FRAGMENTO ORIGINAL |
····················

Penelope Fitzgerald crea adicción. Y las adicciones literarias son muy sanas y nutritivas. A los 24 años de su muerte, su obra se mantiene tan viva como el primer día. Ningún lector exigente debería dejar pasar títulos como “La librería”, “A la deriva”, “Voces humanas” o su última obra, “La flor azul”. Palabras mayores de una autora que nunca toma caminos trillados. Su editorial española, Impedimenta, se ha empeñado en reivindicar a Fitzgerald (Lincoln, 1916-Londres, 2000) como figura imprescindible. Y para rematar la jugada maestra no podía faltar su debut en 1977: “El niño de oro”. Desde la primera página se percibe un talento excepcional para la creación de tramas sutiles con muchas honduras espolvoreadas por esa prosa exacta y evocadora que blinda la tensión narrativa.

····················

INDICACIONES Y REQUISITOS | Transcribe literalmente el tramo de la reseña sobre Penelope Fitzgerald que va desde “Penelope Fitzgerald crea” hasta “la tensión narrativa.”, con ambas expresiones incluidas.

MATERIAL MOSTRADO |
····················

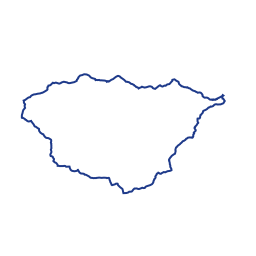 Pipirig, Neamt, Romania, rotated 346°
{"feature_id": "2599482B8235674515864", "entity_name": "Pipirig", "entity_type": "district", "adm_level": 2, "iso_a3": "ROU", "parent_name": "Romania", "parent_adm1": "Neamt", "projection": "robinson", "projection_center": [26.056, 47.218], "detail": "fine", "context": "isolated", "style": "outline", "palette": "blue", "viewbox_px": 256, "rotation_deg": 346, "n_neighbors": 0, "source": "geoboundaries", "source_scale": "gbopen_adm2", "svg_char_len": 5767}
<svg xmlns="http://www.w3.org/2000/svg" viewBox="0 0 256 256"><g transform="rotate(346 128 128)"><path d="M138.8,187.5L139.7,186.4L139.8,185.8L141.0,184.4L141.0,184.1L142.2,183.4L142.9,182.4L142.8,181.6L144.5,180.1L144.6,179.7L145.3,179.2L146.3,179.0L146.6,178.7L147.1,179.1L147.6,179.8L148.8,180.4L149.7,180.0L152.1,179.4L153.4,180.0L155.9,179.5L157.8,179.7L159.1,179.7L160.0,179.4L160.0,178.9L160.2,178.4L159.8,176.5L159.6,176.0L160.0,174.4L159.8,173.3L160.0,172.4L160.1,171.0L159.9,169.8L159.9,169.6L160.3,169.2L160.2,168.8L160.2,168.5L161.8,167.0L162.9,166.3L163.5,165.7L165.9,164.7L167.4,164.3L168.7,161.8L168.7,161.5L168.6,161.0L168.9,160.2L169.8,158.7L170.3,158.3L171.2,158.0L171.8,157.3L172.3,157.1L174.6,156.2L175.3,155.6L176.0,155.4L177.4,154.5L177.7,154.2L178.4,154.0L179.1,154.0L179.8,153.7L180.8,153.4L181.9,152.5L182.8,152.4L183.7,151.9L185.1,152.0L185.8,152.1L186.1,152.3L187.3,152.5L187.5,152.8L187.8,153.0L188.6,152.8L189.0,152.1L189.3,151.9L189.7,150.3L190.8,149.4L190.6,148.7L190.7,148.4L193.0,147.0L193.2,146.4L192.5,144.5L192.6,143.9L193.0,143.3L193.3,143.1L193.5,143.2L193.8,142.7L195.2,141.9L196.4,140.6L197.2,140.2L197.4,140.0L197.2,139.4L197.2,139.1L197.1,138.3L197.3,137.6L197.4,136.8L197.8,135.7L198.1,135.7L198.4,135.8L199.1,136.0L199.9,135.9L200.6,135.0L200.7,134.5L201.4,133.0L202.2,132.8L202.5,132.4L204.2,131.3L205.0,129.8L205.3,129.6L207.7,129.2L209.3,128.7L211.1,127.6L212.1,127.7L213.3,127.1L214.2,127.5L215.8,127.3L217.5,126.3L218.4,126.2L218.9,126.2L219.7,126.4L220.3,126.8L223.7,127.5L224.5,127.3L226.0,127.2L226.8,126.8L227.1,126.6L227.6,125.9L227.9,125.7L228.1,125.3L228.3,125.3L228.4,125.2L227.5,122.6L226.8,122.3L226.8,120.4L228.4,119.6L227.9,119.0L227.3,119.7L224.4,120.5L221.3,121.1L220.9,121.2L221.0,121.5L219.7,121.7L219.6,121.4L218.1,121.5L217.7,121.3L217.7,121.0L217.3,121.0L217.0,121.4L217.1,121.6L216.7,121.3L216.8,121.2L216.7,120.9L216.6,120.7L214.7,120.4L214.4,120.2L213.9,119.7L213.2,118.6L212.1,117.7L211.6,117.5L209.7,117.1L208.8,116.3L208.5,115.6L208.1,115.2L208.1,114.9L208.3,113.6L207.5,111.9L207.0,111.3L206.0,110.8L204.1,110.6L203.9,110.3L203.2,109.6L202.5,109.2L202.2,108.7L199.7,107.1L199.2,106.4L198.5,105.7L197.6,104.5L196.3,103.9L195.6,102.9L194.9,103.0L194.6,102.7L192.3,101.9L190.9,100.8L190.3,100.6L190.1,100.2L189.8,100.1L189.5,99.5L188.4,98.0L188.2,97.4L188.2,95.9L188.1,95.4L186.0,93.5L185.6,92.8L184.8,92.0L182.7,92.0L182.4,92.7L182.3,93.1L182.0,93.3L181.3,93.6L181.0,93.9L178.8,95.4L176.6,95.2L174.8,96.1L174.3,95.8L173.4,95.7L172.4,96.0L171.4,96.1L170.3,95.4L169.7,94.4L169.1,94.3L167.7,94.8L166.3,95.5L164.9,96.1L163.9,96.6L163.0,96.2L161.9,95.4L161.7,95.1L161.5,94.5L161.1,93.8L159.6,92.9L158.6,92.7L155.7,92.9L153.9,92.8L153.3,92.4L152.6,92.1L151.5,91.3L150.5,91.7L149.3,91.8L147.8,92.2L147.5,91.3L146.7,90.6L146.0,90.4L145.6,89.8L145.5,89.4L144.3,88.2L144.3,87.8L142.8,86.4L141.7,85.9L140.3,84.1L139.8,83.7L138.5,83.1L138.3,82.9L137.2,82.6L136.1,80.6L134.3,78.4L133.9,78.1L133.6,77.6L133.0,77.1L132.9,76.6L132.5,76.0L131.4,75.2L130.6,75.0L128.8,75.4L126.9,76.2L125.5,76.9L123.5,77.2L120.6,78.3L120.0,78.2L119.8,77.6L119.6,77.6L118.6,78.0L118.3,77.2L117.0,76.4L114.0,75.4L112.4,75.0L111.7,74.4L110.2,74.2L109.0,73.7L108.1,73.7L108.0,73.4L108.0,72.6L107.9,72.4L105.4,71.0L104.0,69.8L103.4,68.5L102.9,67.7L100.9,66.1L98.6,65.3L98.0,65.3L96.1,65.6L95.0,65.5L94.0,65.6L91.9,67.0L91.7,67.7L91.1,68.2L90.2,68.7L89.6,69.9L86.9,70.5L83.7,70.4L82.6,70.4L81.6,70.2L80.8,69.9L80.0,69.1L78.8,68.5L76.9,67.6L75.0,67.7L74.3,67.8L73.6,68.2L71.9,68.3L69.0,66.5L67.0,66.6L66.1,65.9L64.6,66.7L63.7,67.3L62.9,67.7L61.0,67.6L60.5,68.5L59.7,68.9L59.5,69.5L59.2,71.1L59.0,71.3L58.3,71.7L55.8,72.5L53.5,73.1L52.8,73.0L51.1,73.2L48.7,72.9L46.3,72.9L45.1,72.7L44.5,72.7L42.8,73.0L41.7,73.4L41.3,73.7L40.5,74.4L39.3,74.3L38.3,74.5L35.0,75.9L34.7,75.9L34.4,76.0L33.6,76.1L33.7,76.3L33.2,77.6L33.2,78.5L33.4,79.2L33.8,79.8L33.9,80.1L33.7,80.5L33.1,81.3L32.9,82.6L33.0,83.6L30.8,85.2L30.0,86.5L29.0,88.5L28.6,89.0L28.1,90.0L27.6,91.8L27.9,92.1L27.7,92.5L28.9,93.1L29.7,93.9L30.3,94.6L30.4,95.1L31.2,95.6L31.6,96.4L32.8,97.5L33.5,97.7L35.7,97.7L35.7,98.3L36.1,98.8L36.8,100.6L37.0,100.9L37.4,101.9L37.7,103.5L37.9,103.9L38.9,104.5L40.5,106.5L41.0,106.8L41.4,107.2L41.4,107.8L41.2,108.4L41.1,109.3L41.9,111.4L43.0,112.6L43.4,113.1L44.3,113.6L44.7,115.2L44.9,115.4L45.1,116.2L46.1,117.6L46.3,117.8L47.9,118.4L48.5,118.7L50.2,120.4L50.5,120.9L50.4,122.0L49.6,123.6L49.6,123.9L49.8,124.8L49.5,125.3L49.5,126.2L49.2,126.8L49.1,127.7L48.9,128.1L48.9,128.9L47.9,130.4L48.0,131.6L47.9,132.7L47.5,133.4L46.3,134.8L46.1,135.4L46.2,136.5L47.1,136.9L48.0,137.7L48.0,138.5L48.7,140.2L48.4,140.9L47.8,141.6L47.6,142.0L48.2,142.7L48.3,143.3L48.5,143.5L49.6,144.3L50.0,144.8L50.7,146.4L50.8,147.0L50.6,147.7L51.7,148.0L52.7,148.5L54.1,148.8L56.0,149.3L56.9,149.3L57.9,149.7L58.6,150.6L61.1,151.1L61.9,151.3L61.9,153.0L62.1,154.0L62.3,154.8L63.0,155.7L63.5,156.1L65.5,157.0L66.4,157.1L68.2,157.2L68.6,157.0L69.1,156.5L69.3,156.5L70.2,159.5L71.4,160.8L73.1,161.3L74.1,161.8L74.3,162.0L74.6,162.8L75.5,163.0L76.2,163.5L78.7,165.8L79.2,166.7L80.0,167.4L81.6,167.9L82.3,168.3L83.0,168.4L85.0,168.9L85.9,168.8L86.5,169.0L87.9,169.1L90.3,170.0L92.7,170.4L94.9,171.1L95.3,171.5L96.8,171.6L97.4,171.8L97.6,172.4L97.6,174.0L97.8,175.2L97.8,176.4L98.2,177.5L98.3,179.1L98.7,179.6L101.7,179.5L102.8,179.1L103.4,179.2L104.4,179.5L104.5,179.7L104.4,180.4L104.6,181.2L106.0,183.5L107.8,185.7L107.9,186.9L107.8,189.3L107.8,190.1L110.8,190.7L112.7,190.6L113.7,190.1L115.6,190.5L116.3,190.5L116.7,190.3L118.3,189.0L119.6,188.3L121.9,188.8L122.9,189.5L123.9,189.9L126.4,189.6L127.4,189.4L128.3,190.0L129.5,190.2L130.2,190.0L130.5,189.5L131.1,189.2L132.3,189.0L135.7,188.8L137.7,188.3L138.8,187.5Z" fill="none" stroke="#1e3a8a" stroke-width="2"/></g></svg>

····················

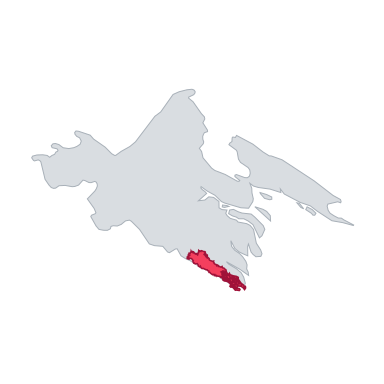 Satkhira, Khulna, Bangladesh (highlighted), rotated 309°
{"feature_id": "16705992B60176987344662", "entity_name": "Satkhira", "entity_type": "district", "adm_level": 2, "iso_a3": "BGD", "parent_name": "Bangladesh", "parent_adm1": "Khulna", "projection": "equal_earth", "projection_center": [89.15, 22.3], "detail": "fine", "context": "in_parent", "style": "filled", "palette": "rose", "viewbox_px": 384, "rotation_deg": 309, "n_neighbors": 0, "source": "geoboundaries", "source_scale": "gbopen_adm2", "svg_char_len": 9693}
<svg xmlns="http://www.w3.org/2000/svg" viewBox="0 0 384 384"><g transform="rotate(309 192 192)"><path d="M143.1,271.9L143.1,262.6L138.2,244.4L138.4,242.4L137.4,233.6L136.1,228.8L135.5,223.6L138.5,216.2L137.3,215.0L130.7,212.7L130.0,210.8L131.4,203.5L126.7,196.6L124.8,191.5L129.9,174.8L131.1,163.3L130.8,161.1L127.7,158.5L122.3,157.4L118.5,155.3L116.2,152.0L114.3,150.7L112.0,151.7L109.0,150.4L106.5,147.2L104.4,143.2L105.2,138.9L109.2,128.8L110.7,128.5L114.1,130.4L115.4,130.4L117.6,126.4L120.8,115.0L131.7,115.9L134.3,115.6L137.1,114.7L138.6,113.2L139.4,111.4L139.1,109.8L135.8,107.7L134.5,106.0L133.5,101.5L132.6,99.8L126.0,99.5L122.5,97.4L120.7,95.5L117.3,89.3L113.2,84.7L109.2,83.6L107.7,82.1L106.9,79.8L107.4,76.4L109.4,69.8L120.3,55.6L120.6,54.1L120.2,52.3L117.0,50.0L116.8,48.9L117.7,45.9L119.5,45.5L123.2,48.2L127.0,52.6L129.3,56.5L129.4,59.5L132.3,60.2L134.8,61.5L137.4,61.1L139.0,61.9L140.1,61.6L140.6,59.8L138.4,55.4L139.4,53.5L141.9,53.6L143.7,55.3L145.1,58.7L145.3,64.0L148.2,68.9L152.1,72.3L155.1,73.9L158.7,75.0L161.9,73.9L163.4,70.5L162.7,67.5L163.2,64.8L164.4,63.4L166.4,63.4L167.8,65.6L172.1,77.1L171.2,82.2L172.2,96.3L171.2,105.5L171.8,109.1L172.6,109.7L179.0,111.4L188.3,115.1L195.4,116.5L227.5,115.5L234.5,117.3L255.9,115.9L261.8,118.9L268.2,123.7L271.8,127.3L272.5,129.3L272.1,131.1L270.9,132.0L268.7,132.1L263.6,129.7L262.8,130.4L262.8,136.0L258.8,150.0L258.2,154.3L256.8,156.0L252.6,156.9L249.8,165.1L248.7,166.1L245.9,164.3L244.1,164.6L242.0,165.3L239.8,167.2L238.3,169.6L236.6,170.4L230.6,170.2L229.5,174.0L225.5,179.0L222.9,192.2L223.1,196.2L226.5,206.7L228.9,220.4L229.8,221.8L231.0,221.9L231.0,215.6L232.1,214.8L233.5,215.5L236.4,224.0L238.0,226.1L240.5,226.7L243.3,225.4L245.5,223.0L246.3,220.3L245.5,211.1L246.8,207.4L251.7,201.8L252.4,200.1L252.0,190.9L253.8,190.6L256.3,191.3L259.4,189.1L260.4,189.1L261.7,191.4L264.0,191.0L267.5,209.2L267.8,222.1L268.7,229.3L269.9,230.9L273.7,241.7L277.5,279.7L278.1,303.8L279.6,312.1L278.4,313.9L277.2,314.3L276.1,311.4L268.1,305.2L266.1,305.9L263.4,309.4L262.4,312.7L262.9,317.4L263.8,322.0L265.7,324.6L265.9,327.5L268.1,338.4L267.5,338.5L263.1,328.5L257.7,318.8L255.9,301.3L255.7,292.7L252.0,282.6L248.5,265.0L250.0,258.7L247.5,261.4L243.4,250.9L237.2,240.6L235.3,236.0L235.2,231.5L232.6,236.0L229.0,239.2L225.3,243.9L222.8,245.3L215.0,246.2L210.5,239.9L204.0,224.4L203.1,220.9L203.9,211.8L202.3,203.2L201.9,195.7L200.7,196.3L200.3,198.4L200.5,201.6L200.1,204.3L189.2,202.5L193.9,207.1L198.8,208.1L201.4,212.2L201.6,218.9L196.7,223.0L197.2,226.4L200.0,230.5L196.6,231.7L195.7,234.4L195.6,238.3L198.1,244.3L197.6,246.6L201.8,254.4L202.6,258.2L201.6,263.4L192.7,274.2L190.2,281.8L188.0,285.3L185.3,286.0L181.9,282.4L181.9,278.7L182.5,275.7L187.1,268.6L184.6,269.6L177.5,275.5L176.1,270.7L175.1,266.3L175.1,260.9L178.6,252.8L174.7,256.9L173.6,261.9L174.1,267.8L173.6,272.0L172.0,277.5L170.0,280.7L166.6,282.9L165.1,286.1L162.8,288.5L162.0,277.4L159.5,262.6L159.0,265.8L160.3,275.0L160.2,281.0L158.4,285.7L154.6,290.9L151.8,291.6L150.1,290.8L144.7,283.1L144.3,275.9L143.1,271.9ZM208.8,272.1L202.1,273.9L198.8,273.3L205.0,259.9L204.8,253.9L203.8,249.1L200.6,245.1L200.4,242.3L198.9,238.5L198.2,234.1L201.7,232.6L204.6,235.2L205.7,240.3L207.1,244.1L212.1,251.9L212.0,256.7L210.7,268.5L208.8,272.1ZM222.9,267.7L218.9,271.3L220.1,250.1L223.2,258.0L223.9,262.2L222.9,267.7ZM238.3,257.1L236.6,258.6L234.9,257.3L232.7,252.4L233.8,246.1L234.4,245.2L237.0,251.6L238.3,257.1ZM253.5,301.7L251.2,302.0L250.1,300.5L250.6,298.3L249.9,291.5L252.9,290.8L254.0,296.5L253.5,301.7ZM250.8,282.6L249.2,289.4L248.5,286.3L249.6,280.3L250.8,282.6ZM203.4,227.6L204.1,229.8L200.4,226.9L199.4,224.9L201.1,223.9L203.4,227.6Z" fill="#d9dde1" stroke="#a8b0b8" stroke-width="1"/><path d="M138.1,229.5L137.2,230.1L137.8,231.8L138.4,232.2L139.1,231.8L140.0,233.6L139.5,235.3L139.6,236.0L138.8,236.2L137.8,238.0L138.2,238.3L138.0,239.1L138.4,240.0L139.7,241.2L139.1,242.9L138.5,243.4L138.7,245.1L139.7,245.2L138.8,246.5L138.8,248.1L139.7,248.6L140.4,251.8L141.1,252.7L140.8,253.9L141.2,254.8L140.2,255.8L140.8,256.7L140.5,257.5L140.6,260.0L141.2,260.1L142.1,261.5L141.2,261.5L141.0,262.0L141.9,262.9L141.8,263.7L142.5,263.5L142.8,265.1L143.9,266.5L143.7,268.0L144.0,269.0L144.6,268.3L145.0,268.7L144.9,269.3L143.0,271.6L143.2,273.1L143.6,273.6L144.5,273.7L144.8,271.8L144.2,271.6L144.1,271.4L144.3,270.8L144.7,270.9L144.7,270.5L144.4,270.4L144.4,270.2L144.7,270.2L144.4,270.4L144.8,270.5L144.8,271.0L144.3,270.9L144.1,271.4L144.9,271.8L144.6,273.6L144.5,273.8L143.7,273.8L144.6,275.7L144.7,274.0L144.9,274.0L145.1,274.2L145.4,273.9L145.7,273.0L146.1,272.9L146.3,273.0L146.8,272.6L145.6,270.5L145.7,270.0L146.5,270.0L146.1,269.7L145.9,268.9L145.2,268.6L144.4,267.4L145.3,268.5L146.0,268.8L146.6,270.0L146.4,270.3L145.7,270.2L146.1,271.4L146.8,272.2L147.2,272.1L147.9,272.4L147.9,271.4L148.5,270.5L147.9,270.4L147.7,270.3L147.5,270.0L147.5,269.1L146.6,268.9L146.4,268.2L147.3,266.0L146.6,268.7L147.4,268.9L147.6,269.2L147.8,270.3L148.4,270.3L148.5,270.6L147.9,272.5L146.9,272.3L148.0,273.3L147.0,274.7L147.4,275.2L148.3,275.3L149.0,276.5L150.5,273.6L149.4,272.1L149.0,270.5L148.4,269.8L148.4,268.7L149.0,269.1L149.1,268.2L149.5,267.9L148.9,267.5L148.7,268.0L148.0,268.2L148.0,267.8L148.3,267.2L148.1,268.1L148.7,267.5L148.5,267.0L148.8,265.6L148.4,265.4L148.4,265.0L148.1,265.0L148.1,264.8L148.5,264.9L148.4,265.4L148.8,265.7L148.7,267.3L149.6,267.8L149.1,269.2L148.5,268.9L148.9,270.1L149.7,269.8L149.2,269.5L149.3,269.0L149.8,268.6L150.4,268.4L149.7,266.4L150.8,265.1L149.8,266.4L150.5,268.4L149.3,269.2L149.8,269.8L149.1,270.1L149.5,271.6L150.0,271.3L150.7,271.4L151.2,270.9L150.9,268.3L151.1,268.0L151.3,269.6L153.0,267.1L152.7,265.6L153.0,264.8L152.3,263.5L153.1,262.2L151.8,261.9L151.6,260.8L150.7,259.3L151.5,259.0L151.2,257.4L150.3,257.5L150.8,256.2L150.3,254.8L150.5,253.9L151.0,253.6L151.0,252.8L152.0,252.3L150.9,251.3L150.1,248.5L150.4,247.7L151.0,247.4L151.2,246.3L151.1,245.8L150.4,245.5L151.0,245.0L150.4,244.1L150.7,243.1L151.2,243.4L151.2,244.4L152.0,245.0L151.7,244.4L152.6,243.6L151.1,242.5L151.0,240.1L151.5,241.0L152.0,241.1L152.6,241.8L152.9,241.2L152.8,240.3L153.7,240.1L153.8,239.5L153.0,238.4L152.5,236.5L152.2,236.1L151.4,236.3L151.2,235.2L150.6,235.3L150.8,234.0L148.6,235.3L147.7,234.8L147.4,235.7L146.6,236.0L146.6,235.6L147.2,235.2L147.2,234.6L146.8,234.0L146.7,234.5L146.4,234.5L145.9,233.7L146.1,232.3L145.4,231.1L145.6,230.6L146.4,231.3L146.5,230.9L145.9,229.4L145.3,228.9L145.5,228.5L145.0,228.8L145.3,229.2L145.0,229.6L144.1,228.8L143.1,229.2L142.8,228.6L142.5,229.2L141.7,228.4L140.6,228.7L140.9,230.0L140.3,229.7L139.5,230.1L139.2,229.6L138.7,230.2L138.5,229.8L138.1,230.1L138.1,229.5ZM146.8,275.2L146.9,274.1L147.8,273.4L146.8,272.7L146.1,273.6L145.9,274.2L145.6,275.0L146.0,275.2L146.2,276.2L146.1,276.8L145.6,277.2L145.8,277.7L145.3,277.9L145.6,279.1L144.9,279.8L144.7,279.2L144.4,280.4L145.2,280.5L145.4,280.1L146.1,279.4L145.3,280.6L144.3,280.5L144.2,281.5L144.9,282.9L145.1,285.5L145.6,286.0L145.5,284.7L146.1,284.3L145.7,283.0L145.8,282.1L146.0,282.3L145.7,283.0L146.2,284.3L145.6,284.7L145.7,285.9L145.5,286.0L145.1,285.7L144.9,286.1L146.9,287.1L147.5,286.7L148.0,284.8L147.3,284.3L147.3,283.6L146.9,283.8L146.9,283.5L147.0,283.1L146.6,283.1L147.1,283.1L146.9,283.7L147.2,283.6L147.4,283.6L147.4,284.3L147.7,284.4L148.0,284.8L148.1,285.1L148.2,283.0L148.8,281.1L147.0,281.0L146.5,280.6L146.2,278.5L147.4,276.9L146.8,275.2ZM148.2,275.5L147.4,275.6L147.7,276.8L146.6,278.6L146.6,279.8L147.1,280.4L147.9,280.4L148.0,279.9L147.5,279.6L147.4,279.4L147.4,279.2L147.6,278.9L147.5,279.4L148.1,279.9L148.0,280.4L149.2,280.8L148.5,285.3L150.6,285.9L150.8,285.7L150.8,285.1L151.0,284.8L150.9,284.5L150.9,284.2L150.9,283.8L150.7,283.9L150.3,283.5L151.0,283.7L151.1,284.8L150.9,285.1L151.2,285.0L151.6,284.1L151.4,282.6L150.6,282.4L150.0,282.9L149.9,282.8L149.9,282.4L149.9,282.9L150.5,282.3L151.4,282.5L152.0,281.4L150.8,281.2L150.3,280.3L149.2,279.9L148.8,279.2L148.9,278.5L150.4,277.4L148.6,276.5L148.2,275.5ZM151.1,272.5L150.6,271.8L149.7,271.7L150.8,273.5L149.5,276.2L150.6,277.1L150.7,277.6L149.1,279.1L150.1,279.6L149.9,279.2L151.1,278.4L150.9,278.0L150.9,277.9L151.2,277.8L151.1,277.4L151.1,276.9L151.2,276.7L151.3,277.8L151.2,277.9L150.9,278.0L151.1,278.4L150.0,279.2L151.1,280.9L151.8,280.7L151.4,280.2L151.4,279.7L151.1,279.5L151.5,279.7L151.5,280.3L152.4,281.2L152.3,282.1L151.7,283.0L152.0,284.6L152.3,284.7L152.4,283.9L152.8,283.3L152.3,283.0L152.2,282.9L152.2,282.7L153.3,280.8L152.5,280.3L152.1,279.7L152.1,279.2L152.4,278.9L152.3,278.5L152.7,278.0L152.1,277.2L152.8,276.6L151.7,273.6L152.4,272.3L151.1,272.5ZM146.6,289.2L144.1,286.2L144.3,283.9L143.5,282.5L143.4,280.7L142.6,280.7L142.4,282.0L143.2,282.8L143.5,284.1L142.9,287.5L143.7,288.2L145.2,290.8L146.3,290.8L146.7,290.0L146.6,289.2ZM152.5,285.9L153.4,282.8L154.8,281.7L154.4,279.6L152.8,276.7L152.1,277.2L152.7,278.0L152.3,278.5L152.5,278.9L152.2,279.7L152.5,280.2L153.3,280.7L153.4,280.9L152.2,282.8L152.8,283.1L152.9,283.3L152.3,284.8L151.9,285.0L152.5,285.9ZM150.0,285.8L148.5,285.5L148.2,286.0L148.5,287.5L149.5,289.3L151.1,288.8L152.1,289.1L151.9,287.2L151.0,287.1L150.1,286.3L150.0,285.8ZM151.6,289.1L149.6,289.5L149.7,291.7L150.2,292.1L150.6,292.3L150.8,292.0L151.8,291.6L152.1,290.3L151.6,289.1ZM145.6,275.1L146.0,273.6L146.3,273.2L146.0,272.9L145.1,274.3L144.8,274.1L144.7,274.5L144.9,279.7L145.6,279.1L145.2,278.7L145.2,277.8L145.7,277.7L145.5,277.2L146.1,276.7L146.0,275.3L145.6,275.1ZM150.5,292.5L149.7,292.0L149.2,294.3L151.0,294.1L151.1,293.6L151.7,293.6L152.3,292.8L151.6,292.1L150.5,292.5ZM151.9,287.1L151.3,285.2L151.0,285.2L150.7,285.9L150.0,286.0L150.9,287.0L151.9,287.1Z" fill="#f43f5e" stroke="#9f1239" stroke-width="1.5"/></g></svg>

····················

RESPUESTA |
Penelope Fitzgerald crea adicción. Y las adicciones literarias son muy sanas y nutritivas. A los 24 años de su muerte, su obra se mantiene tan viva como el primer día. Ningún lector exigente debería dejar pasar títulos como “La librería”, “A la deriva”, “Voces humanas” o su última obra, “La flor azul”. Palabras mayores de una autora que nunca toma caminos trillados. Su editorial española, Impedimenta, se ha empeñado en reivindicar a Fitzgerald (Lincoln, 1916-Londres, 2000) como figura imprescindible. Y para rematar la jugada maestra no podía faltar su debut en 1977: “El niño de oro”. Desde la primera página se percibe un talento excepcional para la creación de tramas sutiles con muchas honduras espolvoreadas por esa prosa exacta y evocadora que blinda la tensión narrativa.